There will probably come a time when the call of sailing on bigger water and sleeping on board catches up with me . . . but 5 years after purchasing the 170 it hasn't come yet. 

Something to keep in mind - it is a pretty unstable boat. 

When I first went on it I was scared to death. My previous sailing experience was on a flying scot - which is the a very stable boat. The 170 is very light and carries a far amount of sail - it will dump you in the lake if you make the wrong mistake. After being dumped a few times I learned where the tipping point is and how to flatten it out again - but it heels quickly - not all day sailers are created equal! 

The upside is that it takes almost no wind to push it around the lake. Often when the lazers and flying scots are paddling back in when the wind dies in the evening I am still ghosting along. OK - it's not a thrill ride but it does beat paddling! 

I guess what I am trying to say is that it behaves best in light air. 5-10MPH is probably ideal, much more than 12 mph and I am reefing and furling the jib - it does sail pretty well on just a reefed main - doesn't point as well - but stays much flatter on the water. 

My daughter and I love sailing this boat, my wife is OK on it but would probably trade a little performance for a little stability, my son will not go on it at all! 
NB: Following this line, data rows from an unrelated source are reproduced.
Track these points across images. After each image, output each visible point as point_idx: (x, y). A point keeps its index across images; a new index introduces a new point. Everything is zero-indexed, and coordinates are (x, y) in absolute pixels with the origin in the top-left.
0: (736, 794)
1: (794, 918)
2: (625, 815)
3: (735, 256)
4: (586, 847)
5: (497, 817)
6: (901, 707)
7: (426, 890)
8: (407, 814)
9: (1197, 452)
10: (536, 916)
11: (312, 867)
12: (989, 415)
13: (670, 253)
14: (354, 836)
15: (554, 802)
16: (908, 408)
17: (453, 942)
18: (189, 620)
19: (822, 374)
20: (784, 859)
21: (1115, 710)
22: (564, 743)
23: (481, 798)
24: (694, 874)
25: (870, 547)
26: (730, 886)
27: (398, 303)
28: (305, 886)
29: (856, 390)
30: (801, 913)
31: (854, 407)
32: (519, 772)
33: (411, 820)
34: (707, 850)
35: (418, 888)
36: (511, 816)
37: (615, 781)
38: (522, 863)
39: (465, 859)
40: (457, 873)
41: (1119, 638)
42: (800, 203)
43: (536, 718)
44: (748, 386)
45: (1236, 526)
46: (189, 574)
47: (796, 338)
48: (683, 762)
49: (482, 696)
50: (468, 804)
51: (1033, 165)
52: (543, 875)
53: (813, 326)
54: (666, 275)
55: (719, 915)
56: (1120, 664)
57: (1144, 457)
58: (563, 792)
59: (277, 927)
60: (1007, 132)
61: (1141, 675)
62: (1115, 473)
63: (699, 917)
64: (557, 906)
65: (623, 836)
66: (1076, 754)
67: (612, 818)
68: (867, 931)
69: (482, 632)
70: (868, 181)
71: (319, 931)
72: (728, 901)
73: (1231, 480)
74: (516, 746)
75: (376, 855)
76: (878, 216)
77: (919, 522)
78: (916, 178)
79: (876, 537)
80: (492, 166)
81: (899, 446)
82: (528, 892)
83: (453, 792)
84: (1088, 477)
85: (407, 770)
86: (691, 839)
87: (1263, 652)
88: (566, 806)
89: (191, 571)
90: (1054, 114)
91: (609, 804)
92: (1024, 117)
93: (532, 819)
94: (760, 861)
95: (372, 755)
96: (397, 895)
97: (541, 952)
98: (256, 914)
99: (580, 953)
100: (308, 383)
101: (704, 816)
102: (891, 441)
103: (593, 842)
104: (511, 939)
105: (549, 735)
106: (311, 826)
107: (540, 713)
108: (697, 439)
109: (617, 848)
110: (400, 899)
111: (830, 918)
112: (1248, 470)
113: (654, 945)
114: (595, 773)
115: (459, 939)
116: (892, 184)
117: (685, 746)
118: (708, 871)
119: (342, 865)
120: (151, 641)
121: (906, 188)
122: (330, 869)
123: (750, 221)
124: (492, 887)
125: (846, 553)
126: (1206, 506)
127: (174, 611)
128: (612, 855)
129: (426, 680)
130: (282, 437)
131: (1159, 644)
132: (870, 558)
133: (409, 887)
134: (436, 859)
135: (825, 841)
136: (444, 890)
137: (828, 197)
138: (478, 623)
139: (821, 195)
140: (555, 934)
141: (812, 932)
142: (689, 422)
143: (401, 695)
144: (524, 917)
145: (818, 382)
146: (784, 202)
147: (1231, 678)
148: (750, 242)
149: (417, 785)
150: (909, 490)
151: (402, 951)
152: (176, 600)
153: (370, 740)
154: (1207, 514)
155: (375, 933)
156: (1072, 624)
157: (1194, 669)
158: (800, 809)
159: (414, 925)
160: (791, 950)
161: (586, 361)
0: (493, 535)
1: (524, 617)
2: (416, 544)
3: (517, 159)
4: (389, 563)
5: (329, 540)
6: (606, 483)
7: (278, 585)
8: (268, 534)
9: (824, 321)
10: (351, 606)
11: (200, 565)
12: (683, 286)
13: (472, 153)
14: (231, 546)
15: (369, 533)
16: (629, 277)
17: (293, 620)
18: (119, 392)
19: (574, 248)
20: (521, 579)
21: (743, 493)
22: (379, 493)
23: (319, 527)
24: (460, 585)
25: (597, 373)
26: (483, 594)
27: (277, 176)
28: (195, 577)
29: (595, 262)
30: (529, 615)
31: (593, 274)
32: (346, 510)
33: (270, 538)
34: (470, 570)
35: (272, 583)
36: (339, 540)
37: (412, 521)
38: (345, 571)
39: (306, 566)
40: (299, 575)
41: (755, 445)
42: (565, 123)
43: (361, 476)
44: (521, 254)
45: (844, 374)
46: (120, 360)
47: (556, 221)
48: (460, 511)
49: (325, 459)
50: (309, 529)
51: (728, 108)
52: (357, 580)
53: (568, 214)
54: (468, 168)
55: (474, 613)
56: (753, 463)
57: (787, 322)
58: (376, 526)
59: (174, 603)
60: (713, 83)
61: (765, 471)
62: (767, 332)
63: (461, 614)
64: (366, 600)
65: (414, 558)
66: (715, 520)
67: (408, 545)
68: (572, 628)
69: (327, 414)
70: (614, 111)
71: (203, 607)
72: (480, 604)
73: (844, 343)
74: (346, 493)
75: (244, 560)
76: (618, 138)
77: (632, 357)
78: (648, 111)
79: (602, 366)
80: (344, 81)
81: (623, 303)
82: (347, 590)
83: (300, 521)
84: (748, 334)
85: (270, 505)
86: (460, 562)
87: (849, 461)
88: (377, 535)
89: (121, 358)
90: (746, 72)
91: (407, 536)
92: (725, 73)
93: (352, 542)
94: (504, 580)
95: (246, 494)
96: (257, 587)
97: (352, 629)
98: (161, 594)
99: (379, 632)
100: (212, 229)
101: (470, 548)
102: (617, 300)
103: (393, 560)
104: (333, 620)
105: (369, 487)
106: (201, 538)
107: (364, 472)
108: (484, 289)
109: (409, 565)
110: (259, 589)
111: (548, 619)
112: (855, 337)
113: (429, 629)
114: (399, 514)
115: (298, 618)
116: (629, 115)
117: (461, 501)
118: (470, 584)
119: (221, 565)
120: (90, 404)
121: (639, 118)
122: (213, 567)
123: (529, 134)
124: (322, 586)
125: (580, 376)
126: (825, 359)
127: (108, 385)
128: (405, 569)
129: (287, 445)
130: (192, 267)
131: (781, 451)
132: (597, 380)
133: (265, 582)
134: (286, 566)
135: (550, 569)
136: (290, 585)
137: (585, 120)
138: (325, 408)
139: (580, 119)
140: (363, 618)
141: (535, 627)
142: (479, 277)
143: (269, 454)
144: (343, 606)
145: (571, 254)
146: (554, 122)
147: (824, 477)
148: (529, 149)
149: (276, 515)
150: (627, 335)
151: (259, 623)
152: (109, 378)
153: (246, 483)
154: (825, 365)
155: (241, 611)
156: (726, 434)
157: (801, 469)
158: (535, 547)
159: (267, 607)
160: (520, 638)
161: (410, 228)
I think every boat is a compromise,  the 170 is a decent one for me. I still go to boat shows and troll the internet looking at 30 footers. 

If you are ever in Michigan and you would like a test sail give a shout out. 

John


----------



## TSOJOURNER (Dec 16, 1999)

I would agree with the previous post. In my experience sailing the 170, the boom is situated quite high above the cockpit, which is great for headroom, but makes the boat rather unstable when catching gusts. Check out the Precision line of sailboats - the 15 or 185 are great daysailers with large open cockpits, or they have the smaller trailerables with cabins - the 165, 18 and 21.


----------



## acepjb (Jan 12, 2009)

I would suggest a colgate 26. It has winches, jib, can reef etc. just like a larger boat.

PJB


----------